UTI Treasury Advantage Fund follows an accrual-oriented strategy by investing in a well- diversified portfolio of debt and money market instruments with an aim to generate reasonable income with lower volatility over the short-term (6 to 12 month segment). The fund primarily invests in commercial papers, certificate of deposits and low duration corporate bonds along with tactical exposure to government securities.
The quantum under the VRRR was increased from₹ 2 lac crores to ₹ 4 lac crores in the last monetary policy announcement. This affected the yield movement at the shorter end of the curve, however various interviews by the Governor and MPC members clarified that the pace of policy normalization would be gradual and in phased manner. It is expected that RBI is likely to continue to withdraw liquidity at the current pace in the next policy as well and it may announce an increase in tenure of VRRR from 14 days to 28/56 days.
However, the process of liquidity withdrawal would be gradual.
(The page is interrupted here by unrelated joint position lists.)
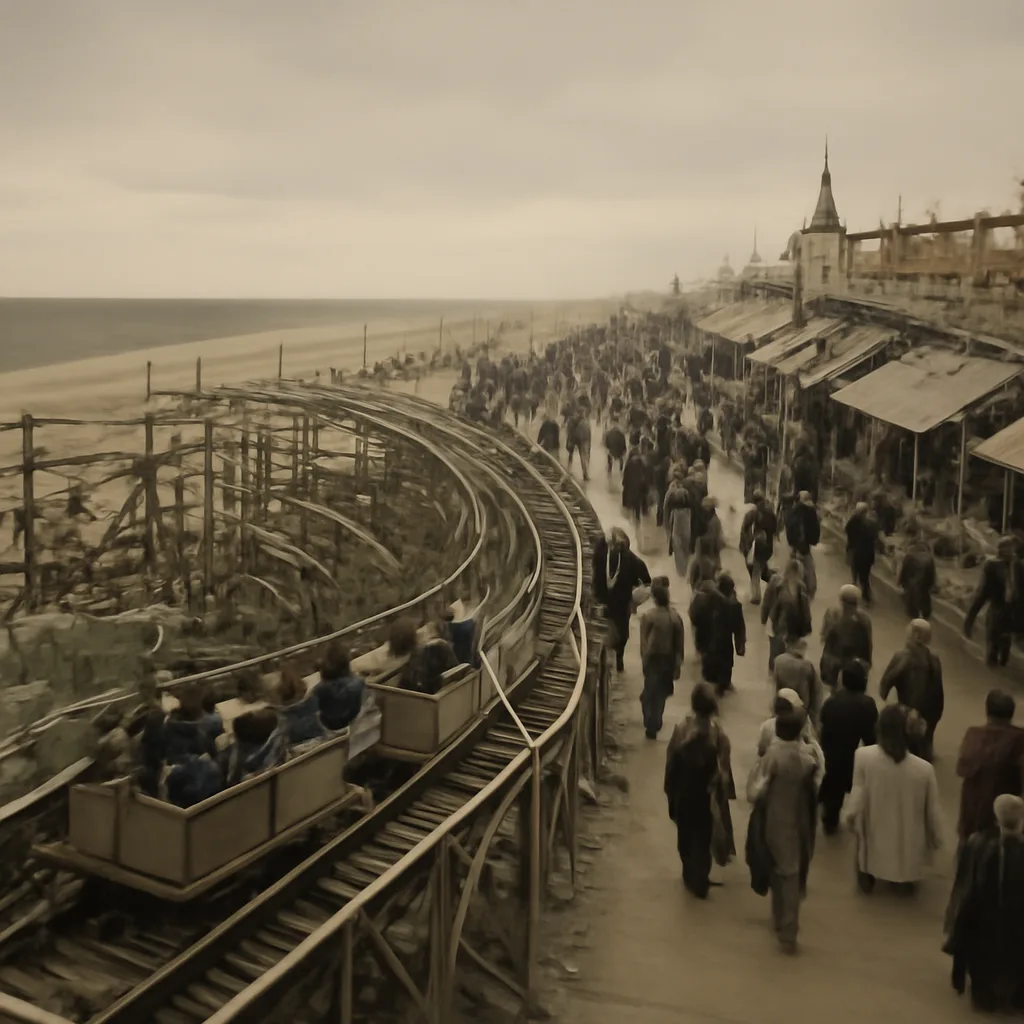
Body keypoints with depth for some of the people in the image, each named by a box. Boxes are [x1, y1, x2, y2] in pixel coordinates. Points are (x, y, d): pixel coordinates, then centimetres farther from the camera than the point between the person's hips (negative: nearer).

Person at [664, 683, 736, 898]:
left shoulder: (681, 730, -19)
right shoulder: (719, 734, -21)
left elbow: (671, 764, -9)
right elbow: (724, 770, -13)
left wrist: (671, 791, 6)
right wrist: (725, 793, 2)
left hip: (684, 793, 1)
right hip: (708, 794, -1)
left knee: (686, 835, 22)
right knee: (704, 837, 17)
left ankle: (691, 877, 38)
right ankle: (699, 882, 24)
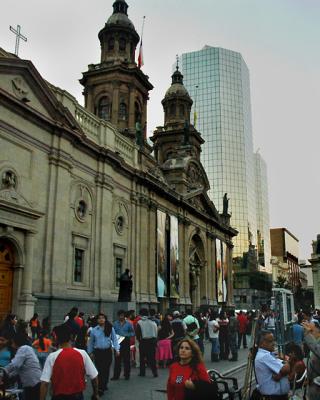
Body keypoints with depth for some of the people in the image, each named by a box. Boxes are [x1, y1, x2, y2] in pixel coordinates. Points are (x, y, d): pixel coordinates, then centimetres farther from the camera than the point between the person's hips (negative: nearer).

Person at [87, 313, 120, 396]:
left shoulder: (110, 329, -1)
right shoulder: (94, 330, 1)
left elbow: (114, 339, 0)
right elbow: (91, 342, 12)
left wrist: (117, 349, -10)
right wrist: (90, 352, 14)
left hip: (108, 351, 1)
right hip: (98, 352, -1)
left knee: (106, 369, 12)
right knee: (100, 370, -8)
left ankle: (104, 385, 32)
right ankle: (100, 388, -4)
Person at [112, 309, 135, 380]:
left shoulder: (128, 324, 1)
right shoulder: (115, 324, 5)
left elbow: (133, 333, 2)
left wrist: (127, 335, -14)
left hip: (126, 342, -1)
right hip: (117, 342, 1)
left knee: (126, 359, 5)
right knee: (117, 359, 3)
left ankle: (127, 375, 17)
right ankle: (116, 375, 12)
On global front, the U.S. Federal Reserve Chief at the Jackson Hole Symposium did not commit to a timeline for starting the tapering process and indicated that US Fed is going to be very gradual as far as rate hikes are concerned. The expectation is that Fed will start its tapering exercise from November’21 and end by June’22, this is likely to provide comfort to domestic bond yields. Going ahead, yield movement would be dependent on economic growth, inflation-growth dynamics, pace of vaccination, impact of third wave globally, demand during festive season etc.
In this scenario, UTI Treasury Advantage Fund provides a good investment opportunity to park for short horizon of 6 to 12 months as the shorter end of curve (i.e. 1 to 2 years part of the curve) continues to be supported due to system liquidity and the mark-to-market volatility being comparatively low.